As a whole the SAFE Act still has plenty of bipartisan support in Congress. However, it ran into opposition from both the Drug Policy Alliance and key Senate Democrats including Chuck Schumer and Cory Booker who wanted to see MORE Act legalization passed first.
As the Drug Policy Alliance stated in a press release, “By slipping SAFE into the Defense Authorization bill ahead of moving the MORE Act, Congress is sending a clear message that the industry and huge multi-state operators take precedent before the countless people that have had their lives devastated by punitive and racially-motivated drug policies.”
The co-sponsor of the SAFE Act, Representative Ed Perlmutter, admitted he is “pretty irritated” over this development — but he is continuing to press on for passage, along with the co-chairs of the Congressional Cannabis Caucus, Reps.
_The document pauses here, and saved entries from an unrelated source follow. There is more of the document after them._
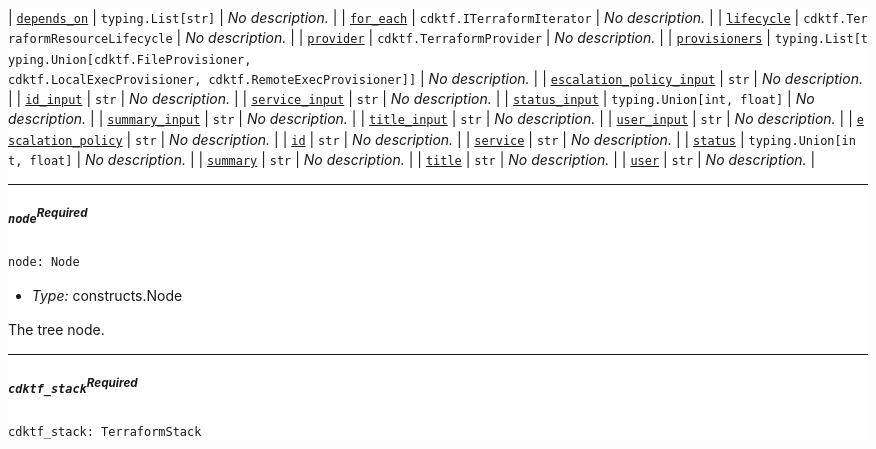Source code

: | <code><a href="#@skeptools/provider-zenduty.incidents.Incidents.property.dependsOn">depends_on</a></code> | <code>typing.List[str]</code> | *No description.* |
| <code><a href="#@skeptools/provider-zenduty.incidents.Incidents.property.forEach">for_each</a></code> | <code>cdktf.ITerraformIterator</code> | *No description.* |
| <code><a href="#@skeptools/provider-zenduty.incidents.Incidents.property.lifecycle">lifecycle</a></code> | <code>cdktf.TerraformResourceLifecycle</code> | *No description.* |
| <code><a href="#@skeptools/provider-zenduty.incidents.Incidents.property.provider">provider</a></code> | <code>cdktf.TerraformProvider</code> | *No description.* |
| <code><a href="#@skeptools/provider-zenduty.incidents.Incidents.property.provisioners">provisioners</a></code> | <code>typing.List[typing.Union[cdktf.FileProvisioner, cdktf.LocalExecProvisioner, cdktf.RemoteExecProvisioner]]</code> | *No description.* |
| <code><a href="#@skeptools/provider-zenduty.incidents.Incidents.property.escalationPolicyInput">escalation_policy_input</a></code> | <code>str</code> | *No description.* |
| <code><a href="#@skeptools/provider-zenduty.incidents.Incidents.property.idInput">id_input</a></code> | <code>str</code> | *No description.* |
| <code><a href="#@skeptools/provider-zenduty.incidents.Incidents.property.serviceInput">service_input</a></code> | <code>str</code> | *No description.* |
| <code><a href="#@skeptools/provider-zenduty.incidents.Incidents.property.statusInput">status_input</a></code> | <code>typing.Union[int, float]</code> | *No description.* |
| <code><a href="#@skeptools/provider-zenduty.incidents.Incidents.property.summaryInput">summary_input</a></code> | <code>str</code> | *No description.* |
| <code><a href="#@skeptools/provider-zenduty.incidents.Incidents.property.titleInput">title_input</a></code> | <code>str</code> | *No description.* |
| <code><a href="#@skeptools/provider-zenduty.incidents.Incidents.property.userInput">user_input</a></code> | <code>str</code> | *No description.* |
| <code><a href="#@skeptools/provider-zenduty.incidents.Incidents.property.escalationPolicy">escalation_policy</a></code> | <code>str</code> | *No description.* |
| <code><a href="#@skeptools/provider-zenduty.incidents.Incidents.property.id">id</a></code> | <code>str</code> | *No description.* |
| <code><a href="#@skeptools/provider-zenduty.incidents.Incidents.property.service">service</a></code> | <code>str</code> | *No description.* |
| <code><a href="#@skeptools/provider-zenduty.incidents.Incidents.property.status">status</a></code> | <code>typing.Union[int, float]</code> | *No description.* |
| <code><a href="#@skeptools/provider-zenduty.incidents.Incidents.property.summary">summary</a></code> | <code>str</code> | *No description.* |
| <code><a href="#@skeptools/provider-zenduty.incidents.Incidents.property.title">title</a></code> | <code>str</code> | *No description.* |
| <code><a href="#@skeptools/provider-zenduty.incidents.Incidents.property.user">user</a></code> | <code>str</code> | *No description.* |

---

##### `node`<sup>Required</sup> <a name="node" id="@skeptools/provider-zenduty.incidents.Incidents.property.node"></a>

```python
node: Node
```

- *Type:* constructs.Node

The tree node.

---

##### `cdktf_stack`<sup>Required</sup> <a name="cdktf_stack" id="@skeptools/provider-zenduty.incidents.Incidents.property.cdktfStack"></a>

```python
cdktf_stack: TerraformStack
```
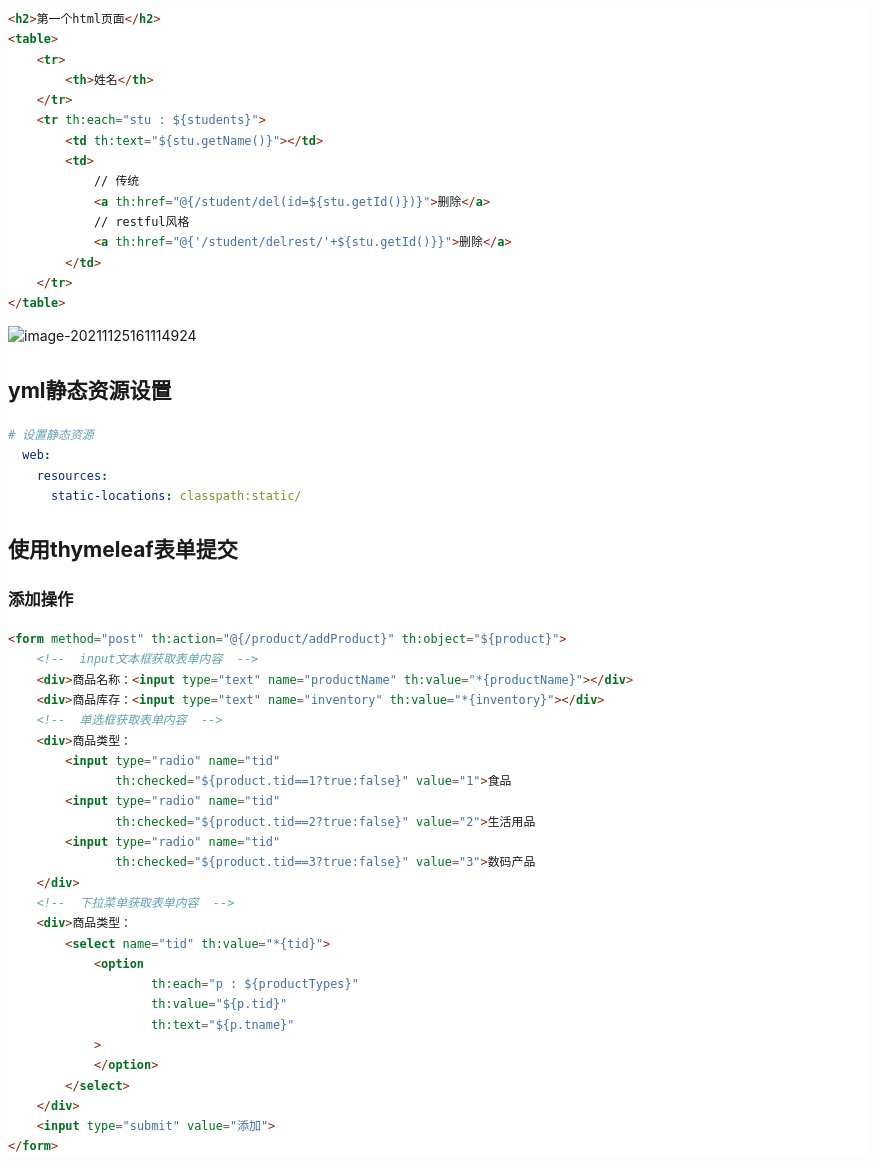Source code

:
 ```html
<h2>第一个html页面</h2>
<table>
    <tr>
        <th>姓名</th>
    </tr>
    <tr th:each="stu : ${students}">
        <td th:text="${stu.getName()}"></td>
        <td>
            // 传统
            <a th:href="@{/student/del(id=${stu.getId()})}">删除</a>
            // restful风格
            <a th:href="@{'/student/delrest/'+${stu.getId()}}">删除</a>
        </td>
    </tr>
</table>
```

![image-20211125161114924](https://gitee.com/LovelyHzz/imgSave/raw/master/note/image-20211125161114924.png)

## yml静态资源设置

```yaml
# 设置静态资源
  web:
    resources:
      static-locations: classpath:static/
```

## 使用thymeleaf表单提交

### 添加操作

```html
<form method="post" th:action="@{/product/addProduct}" th:object="${product}">
    <!--  input文本框获取表单内容  -->
    <div>商品名称：<input type="text" name="productName" th:value="*{productName}"></div>
    <div>商品库存：<input type="text" name="inventory" th:value="*{inventory}"></div>
    <!--  单选框获取表单内容  -->
    <div>商品类型：
        <input type="radio" name="tid"
               th:checked="${product.tid==1?true:false}" value="1">食品
        <input type="radio" name="tid"
               th:checked="${product.tid==2?true:false}" value="2">生活用品
        <input type="radio" name="tid"
               th:checked="${product.tid==3?true:false}" value="3">数码产品
    </div>
    <!--  下拉菜单获取表单内容  -->
    <div>商品类型：
        <select name="tid" th:value="*{tid}">
            <option
                    th:each="p : ${productTypes}"
                    th:value="${p.tid}"
                    th:text="${p.tname}"
            >
            </option>
        </select>
    </div>
    <input type="submit" value="添加">
</form>
```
Dave Joyce and Don Young. As Perlmutter stated in his own release, “The Senate insists on burying its head in the sand and deny every opportunity to reform our outdated cannabis laws to align state and federal law to improve product safety.” The three decided to not force a vote to reinsert the legislation into the defense bill — but did state they won’t step away from a future showdown if it comes to that.
What this did spur were more attempts to get President Biden and Vice-President Harris to take action on their campaign promises to reschedule cannabis under federal law. On December 16, another letter was sent to the White House from Reps. Blumenauer and Joyce on behalf of the Cannabis Caucus members stressing that as long as cannabis remains a Schedule I drug, it forces “significant research restrictions” that impair the ability of medical professionals and researchers to develop and provide life-saving therapies for patients and veterans with cancer, multiple sclerosis, PTSD and other conditions.
The letter also states that “Cannabis’ schedule I classification puts the U.S. far behind many of our international partners and scientific competitors including: Germany, Ireland, Israel, Italy, South Korea, the United Kingdom, Sweden, Malta and the Netherlands.” It continues by reminding the President that “with nearly two thirds of Americans in agreement on the need for federal cannabis reform, your administration must begin to seriously engage on the topic, regardless of where you stand.” And the letter ends by criticizing Biden and Harris for their “continued silence.” Some of the individual legislators also sent their own follow-up letters.
Will there be any successful action by Congress or the White House? Perhaps — but at this point, with Biden’s signature “Build Back Better” legislation having its own problems moving forward, nothing substantive is likely to happen until well into 2022.